Required work >>
Reproduce the records word for word, beginning with the first line and stopping after the line that contains "появилось на публике в монохромном горчичном".

(Recorded data)
------------------------------------------------------------
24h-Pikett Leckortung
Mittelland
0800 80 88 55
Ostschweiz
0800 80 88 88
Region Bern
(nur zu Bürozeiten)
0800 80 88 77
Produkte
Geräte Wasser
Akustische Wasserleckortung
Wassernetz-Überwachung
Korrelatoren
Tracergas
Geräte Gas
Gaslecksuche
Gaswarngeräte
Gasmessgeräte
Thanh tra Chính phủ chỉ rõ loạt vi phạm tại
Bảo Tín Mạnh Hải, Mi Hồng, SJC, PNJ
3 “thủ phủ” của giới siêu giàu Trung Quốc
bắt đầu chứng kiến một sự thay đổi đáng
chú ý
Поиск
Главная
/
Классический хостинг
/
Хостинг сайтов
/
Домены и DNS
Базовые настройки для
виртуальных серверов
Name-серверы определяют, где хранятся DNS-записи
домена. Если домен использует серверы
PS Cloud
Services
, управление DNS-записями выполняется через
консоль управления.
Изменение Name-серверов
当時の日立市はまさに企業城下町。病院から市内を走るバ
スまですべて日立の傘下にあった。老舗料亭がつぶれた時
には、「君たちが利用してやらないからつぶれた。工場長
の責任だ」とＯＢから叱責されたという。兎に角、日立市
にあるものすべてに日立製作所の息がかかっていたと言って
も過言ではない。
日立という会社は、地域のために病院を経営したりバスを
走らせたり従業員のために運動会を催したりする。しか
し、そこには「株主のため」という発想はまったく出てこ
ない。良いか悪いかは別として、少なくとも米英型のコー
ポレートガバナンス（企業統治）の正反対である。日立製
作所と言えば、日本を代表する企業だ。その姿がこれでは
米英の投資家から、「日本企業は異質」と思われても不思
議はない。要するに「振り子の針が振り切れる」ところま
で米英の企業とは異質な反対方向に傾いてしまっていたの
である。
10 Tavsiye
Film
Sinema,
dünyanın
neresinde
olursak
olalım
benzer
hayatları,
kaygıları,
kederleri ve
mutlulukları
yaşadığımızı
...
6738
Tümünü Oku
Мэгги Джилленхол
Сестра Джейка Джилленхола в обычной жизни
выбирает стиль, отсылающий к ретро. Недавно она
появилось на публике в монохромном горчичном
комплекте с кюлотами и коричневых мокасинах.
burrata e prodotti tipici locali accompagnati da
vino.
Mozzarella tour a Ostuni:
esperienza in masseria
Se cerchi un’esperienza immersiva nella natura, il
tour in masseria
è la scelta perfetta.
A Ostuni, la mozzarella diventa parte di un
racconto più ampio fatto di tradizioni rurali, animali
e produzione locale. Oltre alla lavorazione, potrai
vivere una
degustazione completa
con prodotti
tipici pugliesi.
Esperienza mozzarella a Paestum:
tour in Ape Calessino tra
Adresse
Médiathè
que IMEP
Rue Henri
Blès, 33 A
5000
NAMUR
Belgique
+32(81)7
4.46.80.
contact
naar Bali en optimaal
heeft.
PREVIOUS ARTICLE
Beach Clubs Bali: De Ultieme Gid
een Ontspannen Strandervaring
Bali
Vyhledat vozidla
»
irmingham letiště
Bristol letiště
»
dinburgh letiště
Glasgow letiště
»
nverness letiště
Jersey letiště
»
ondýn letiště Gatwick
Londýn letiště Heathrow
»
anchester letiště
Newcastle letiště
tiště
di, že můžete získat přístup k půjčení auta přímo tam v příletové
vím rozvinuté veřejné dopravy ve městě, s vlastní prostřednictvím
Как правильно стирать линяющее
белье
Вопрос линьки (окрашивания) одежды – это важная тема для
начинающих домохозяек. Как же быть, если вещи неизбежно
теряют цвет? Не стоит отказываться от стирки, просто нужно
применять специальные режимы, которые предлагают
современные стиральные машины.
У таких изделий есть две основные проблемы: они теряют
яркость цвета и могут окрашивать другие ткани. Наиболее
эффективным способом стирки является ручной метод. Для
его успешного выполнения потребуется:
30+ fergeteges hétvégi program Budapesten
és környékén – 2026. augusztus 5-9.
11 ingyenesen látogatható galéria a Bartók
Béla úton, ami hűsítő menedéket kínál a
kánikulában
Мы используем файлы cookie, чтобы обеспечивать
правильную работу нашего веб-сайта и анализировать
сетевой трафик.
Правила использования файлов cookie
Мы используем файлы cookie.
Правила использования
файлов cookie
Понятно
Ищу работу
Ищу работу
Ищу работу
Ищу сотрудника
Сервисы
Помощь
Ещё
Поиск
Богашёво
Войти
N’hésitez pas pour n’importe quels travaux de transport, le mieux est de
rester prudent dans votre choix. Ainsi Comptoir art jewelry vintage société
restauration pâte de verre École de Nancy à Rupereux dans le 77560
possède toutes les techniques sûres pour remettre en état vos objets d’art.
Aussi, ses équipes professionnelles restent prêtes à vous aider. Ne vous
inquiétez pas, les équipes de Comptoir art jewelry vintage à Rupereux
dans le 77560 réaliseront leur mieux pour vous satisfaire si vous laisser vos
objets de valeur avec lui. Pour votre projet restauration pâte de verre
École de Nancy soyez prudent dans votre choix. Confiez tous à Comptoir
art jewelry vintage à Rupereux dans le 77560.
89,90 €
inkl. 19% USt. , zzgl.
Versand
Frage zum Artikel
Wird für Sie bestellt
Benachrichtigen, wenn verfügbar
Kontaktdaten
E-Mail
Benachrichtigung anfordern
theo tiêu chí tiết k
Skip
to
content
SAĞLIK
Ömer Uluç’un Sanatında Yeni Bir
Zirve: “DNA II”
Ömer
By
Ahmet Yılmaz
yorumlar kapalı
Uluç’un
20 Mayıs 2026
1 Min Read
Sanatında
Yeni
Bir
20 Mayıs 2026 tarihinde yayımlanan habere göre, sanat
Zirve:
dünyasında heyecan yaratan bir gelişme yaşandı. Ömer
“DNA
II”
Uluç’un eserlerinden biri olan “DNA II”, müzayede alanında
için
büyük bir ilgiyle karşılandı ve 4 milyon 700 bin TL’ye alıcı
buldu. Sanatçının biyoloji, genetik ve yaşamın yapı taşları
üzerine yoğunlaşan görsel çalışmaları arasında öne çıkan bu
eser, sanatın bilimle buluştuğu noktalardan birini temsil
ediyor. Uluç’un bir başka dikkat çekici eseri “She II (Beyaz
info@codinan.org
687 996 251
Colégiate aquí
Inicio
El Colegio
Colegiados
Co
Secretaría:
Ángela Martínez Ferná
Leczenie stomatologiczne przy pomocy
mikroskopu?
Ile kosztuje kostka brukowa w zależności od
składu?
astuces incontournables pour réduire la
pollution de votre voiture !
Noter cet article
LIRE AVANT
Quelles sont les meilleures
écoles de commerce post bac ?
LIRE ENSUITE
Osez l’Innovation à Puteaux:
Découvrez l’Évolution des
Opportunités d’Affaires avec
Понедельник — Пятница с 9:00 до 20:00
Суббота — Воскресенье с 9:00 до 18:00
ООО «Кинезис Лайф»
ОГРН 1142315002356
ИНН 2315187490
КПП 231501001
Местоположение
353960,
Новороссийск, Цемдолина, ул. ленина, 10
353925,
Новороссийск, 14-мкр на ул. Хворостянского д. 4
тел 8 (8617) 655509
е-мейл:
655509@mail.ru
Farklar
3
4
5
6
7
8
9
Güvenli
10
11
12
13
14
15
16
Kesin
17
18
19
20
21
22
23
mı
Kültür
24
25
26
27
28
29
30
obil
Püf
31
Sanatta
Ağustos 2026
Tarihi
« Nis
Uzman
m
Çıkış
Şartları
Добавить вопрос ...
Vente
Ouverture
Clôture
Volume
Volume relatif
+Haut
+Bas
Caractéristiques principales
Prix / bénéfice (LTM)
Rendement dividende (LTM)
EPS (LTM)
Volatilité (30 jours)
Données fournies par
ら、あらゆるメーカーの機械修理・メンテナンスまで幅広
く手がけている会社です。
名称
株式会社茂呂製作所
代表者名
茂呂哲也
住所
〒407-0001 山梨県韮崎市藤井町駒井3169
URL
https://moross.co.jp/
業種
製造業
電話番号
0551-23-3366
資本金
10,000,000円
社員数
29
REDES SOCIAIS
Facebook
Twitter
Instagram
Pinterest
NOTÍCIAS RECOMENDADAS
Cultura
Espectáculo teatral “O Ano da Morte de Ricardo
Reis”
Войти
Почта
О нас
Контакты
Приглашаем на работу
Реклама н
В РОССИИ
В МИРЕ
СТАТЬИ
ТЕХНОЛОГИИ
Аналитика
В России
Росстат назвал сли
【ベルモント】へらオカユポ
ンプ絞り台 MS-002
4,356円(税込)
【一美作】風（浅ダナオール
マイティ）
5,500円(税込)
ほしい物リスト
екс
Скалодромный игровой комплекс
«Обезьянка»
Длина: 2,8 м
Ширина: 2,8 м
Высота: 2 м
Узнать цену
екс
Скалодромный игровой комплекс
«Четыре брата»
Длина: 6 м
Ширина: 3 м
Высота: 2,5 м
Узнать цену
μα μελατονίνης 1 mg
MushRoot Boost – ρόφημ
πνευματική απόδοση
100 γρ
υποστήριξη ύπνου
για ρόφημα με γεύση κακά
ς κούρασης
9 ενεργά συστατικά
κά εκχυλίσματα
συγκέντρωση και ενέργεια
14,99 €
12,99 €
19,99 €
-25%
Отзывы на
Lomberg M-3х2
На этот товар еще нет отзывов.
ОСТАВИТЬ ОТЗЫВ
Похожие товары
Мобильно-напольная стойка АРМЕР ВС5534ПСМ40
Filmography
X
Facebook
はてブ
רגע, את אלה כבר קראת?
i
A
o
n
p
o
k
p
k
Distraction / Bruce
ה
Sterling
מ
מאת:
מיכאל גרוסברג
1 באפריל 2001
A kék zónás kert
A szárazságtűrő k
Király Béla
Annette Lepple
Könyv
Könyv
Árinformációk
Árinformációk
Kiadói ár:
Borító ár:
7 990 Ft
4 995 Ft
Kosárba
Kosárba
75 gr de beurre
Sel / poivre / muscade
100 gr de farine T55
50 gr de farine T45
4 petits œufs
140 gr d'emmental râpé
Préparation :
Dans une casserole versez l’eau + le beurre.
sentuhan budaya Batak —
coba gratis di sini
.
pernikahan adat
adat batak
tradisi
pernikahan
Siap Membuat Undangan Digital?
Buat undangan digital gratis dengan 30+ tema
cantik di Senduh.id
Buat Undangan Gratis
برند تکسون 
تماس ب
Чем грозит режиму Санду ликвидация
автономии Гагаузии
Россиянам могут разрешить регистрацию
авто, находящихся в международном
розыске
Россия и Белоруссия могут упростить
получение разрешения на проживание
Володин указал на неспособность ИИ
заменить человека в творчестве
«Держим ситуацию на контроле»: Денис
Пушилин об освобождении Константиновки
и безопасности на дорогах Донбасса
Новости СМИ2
------------------------------------------------------------
The answer >>
24h-Pikett Leckortung
Mittelland
0800 80 88 55
Ostschweiz
0800 80 88 88
Region Bern
(nur zu Bürozeiten)
0800 80 88 77
Produkte
Geräte Wasser
Akustische Wasserleckortung
Wassernetz-Überwachung
Korrelatoren
Tracergas
Geräte Gas
Gaslecksuche
Gaswarngeräte
Gasmessgeräte
Thanh tra Chính phủ chỉ rõ loạt vi phạm tại
Bảo Tín Mạnh Hải, Mi Hồng, SJC, PNJ
3 “thủ phủ” của giới siêu giàu Trung Quốc
bắt đầu chứng kiến một sự thay đổi đáng
chú ý
Поиск
Главная
/
Классический хостинг
/
Хостинг сайтов
/
Домены и DNS
Базовые настройки для
виртуальных серверов
Name-серверы определяют, где хранятся DNS-записи
домена. Если домен использует серверы
PS Cloud
Services
, управление DNS-записями выполняется через
консоль управления.
Изменение Name-серверов
当時の日立市はまさに企業城下町。病院から市内を走るバ
スまですべて日立の傘下にあった。老舗料亭がつぶれた時
には、「君たちが利用してやらないからつぶれた。工場長
の責任だ」とＯＢから叱責されたという。兎に角、日立市
にあるものすべてに日立製作所の息がかかっていたと言って
も過言ではない。
日立という会社は、地域のために病院を経営したりバスを
走らせたり従業員のために運動会を催したりする。しか
し、そこには「株主のため」という発想はまったく出てこ
ない。良いか悪いかは別として、少なくとも米英型のコー
ポレートガバナンス（企業統治）の正反対である。日立製
作所と言えば、日本を代表する企業だ。その姿がこれでは
米英の投資家から、「日本企業は異質」と思われても不思
議はない。要するに「振り子の針が振り切れる」ところま
で米英の企業とは異質な反対方向に傾いてしまっていたの
である。
10 Tavsiye
Film
Sinema,
dünyanın
neresinde
olursak
olalım
benzer
hayatları,
kaygıları,
kederleri ve
mutlulukları
yaşadığımızı
...
6738
Tümünü Oku
Мэгги Джилленхол
Сестра Джейка Джилленхола в обычной жизни
выбирает стиль, отсылающий к ретро. Недавно она
появилось на публике в монохромном горчичном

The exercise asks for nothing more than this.